▸ **Work task**
Repeat, word for word, the part of the text on ink stroke latency from "OS can render" up to and including "the incoming input.".

▸ **Document text**
■ ■ ■ ■ ■ ■ ■

There are typically two types of representation of an ink stroke: 'wet ink', rendered while the pen is in contact with the screen, and 'dry ink', which is rendered once the pen is lifted. For applications such as annotating documents, wet ink is generally rendered segment-by-segment via canvas, but it is desirable for dry ink to become part of the document's view.
Desynchronized canvas is inherently unable to synchronize with other HTML content which makes the process of drying ink difficult to impossible to implement without some visual artifacts. When the pen is lifted the application will stop drawing the stroke from the canvas and 'dry' the stroke into the document view (e.g. as SVG in HTML). When desynchronized canvas is used in this scenario, there is no guarantee that the dried content shows up in the same frame as the wet stoke is erased. This may end up producing one frame with no ink content, or one frame where both wet and dry ink are visible, which results in a visual artifact of a flash of darker for non-opaque strokes.
Operating system compositors typically introduce a frame of latency in order to compose all of the windows together. During this frame of latency, input may be delivered to an application, but that input has no chance of being displayed to the user until the next frame that the system composes, due to this pipelining. System compositors may have the capability to provide an earlier rendering of this input on behalf of the application. We propose exposing this functionality to the Web so that web applications can achieve latency parity with native applications on supported systems. This would also be a progressive enhancement in the same vein as others covered previously.
In order for the system to be able to draw the subsequent points with enough fidelity that the user does not see the difference, the application needs to describe the last rendered point with sufficient details. If the system knows the last rendered point, it can produce the segments of the ink trail for input that has been delivered, but not yet rendered (or at least has not hit the end of the rendering pipeline).
An app renders complex ink using delivered Pointer events, while user continues interaction and OS is working on delivering input to an app.
OS can render ink stroke based on incoming user input using last rendered point information and stroke styles set by an app, at the same time as delivering input to an app.
As Pointer events gets delivered to an app, application continues rendering ink, seamlessly replacing OS ink with application rendered strokes.
- Provide a progressive enhancement over other latency improvements.
- Allow web applications to improve latency without delegating full input / output stack to the OS.
- Provide a compact API surface to connect the last few stroke segments with the OS rendering of the incoming input.
- Co-exist with desynchronized canvas — one of the purposes of desynchronized canvas is to bypass the system compositor.
- Co-exist with input prediction — since the operating system will be rendering points before the application sees them, the application should no longer perform prediction, as doing so may result in a visual 'fork' between the application's rendering and the system's rendering.
- Take over all ink rendering on top of the application — this is a progressive enhancement for the "last few pixels" ink rendering, it is not a replacement for a full I/O stack used to present ink in web applications.

■ ■ ■ ■ ■ ■ ■

▸ **Record excerpts**
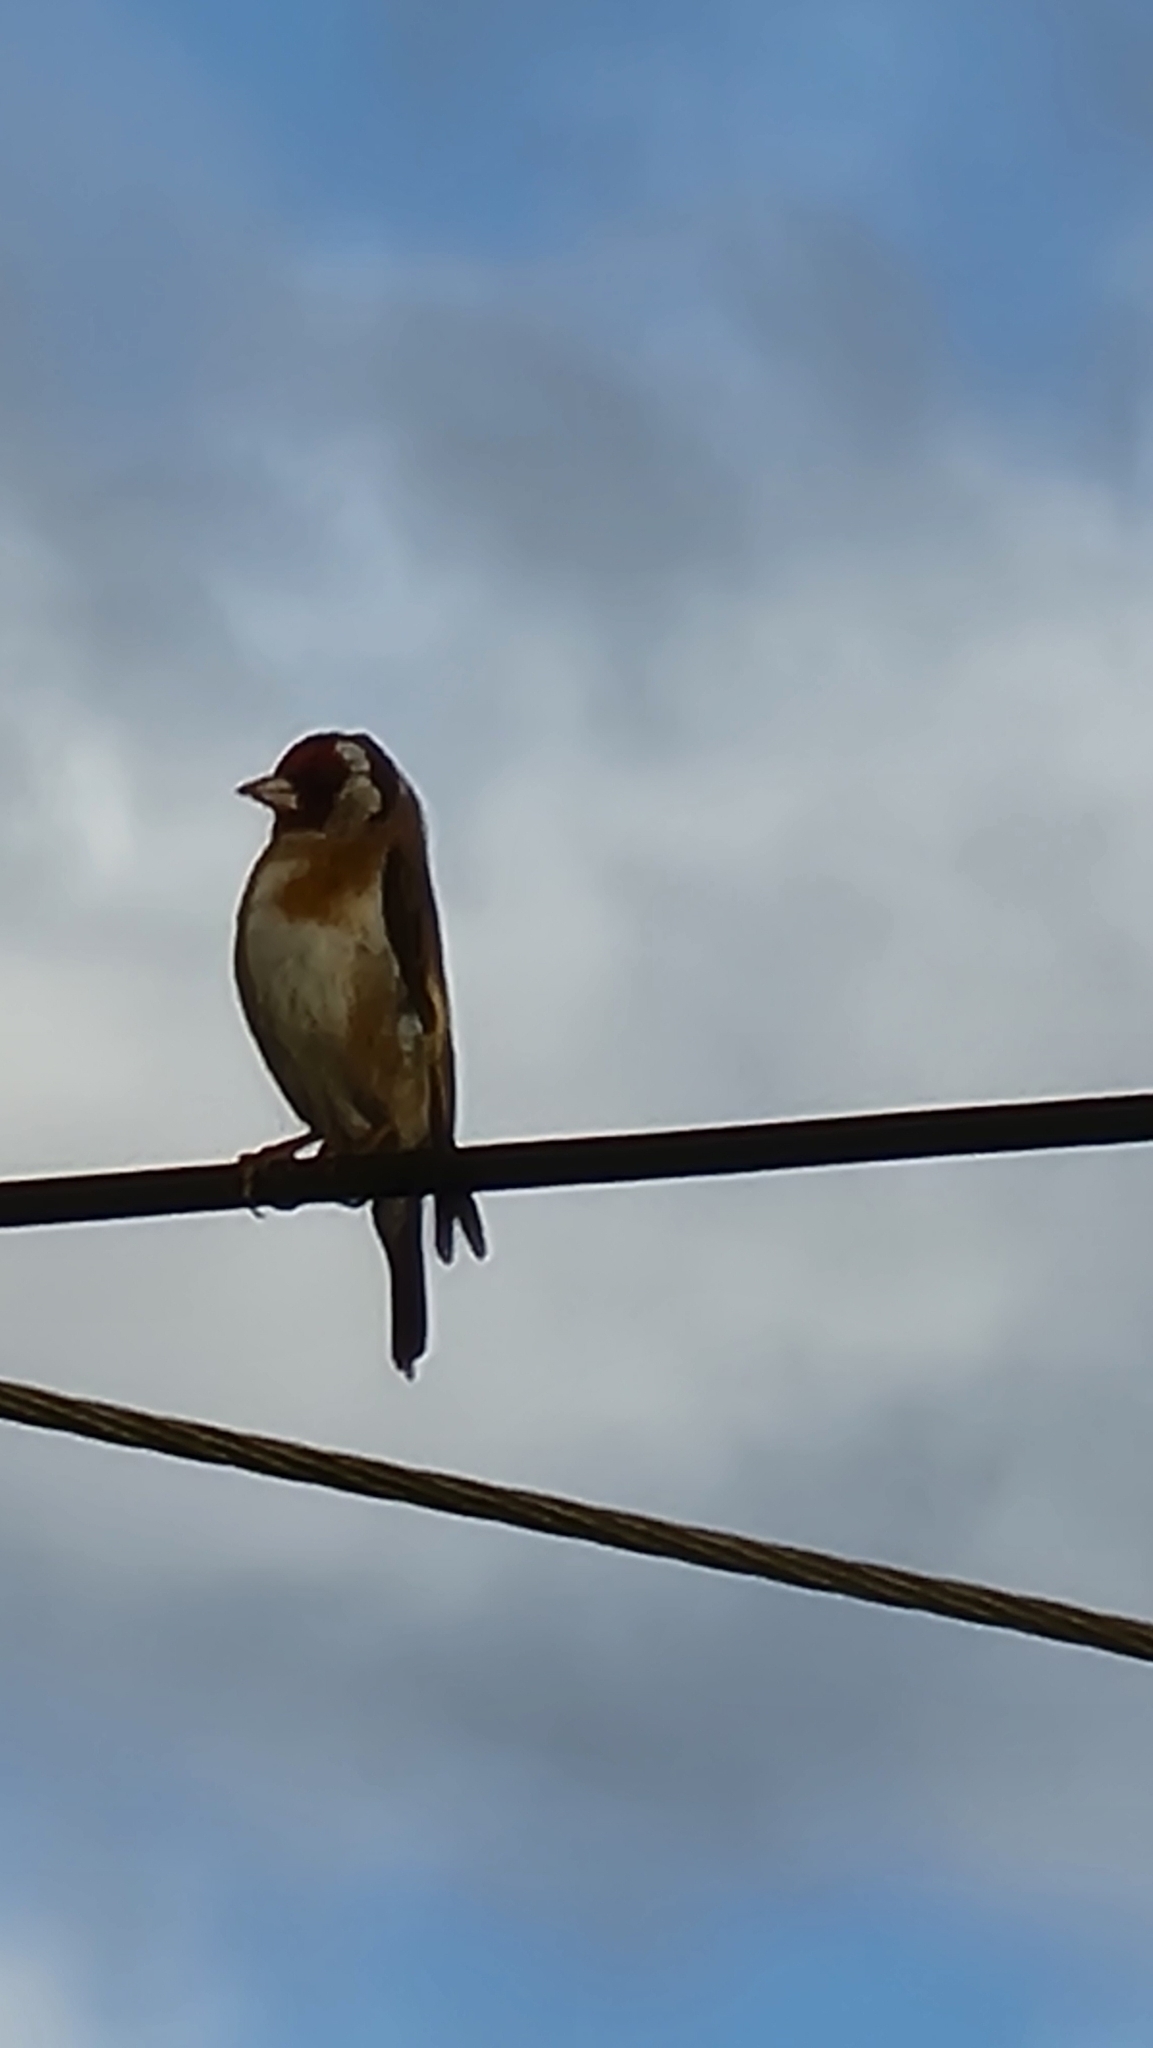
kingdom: Animalia
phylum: Chordata
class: Aves
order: Passeriformes
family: Fringillidae
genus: Carduelis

■ ■ ■ ■ ■ ■ ■

▸ **Final answer**
OS can render ink stroke based on incoming user input using last rendered point information and stroke styles set by an app, at the same time as delivering input to an app.
As Pointer events gets delivered to an app, application continues rendering ink, seamlessly replacing OS ink with application rendered strokes.
- Provide a progressive enhancement over other latency improvements.
- Allow web applications to improve latency without delegating full input / output stack to the OS.
- Provide a compact API surface to connect the last few stroke segments with the OS rendering of the incoming input.